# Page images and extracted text
_ _ _ _ _
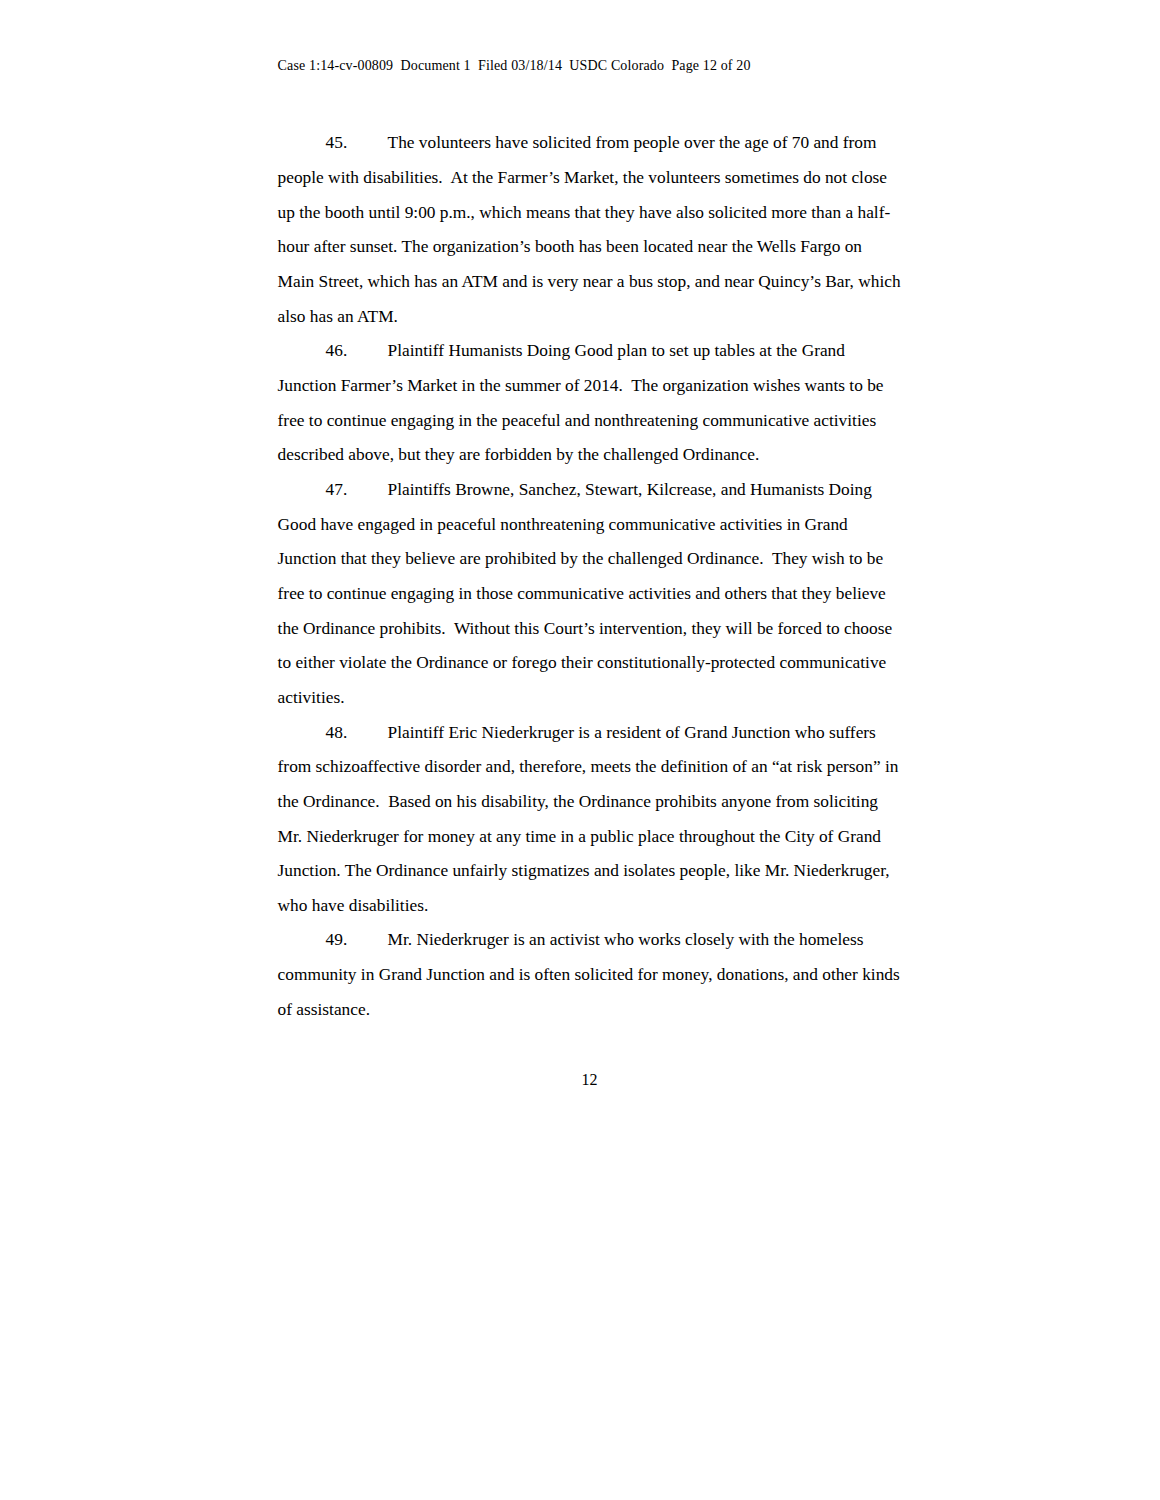Case 1:14-cv-00809 Document 1 Filed 03/18/14 USDC Colorado Page 12 of 20
45. The volunteers have solicited from people over the age of 70 and from people with disabilities. At the Farmer’s Market, the volunteers sometimes do not close up the booth until 9:00 p.m., which means that they have also solicited more than a half-hour after sunset. The organization’s booth has been located near the Wells Fargo on Main Street, which has an ATM and is very near a bus stop, and near Quincy’s Bar, which also has an ATM.
46. Plaintiff Humanists Doing Good plan to set up tables at the Grand Junction Farmer’s Market in the summer of 2014. The organization wishes wants to be free to continue engaging in the peaceful and nonthreatening communicative activities described above, but they are forbidden by the challenged Ordinance.
47. Plaintiffs Browne, Sanchez, Stewart, Kilcrease, and Humanists Doing Good have engaged in peaceful nonthreatening communicative activities in Grand Junction that they believe are prohibited by the challenged Ordinance. They wish to be free to continue engaging in those communicative activities and others that they believe the Ordinance prohibits. Without this Court’s intervention, they will be forced to choose to either violate the Ordinance or forego their constitutionally-protected communicative activities.
48. Plaintiff Eric Niederkruger is a resident of Grand Junction who suffers from schizoaffective disorder and, therefore, meets the definition of an “at risk person” in the Ordinance. Based on his disability, the Ordinance prohibits anyone from soliciting Mr. Niederkruger for money at any time in a public place throughout the City of Grand Junction. The Ordinance unfairly stigmatizes and isolates people, like Mr. Niederkruger, who have disabilities.
49. Mr. Niederkruger is an activist who works closely with the homeless community in Grand Junction and is often solicited for money, donations, and other kinds of assistance.
12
_ _ _ _ _
# What the exercise asks
The line with "49. Mr. Niederkruger" through the last line of the data: write these out exactly, and no others.

# Reply
49. Mr. Niederkruger is an activist who works closely with the homeless community in Grand Junction and is often solicited for money, donations, and other kinds of assistance.
12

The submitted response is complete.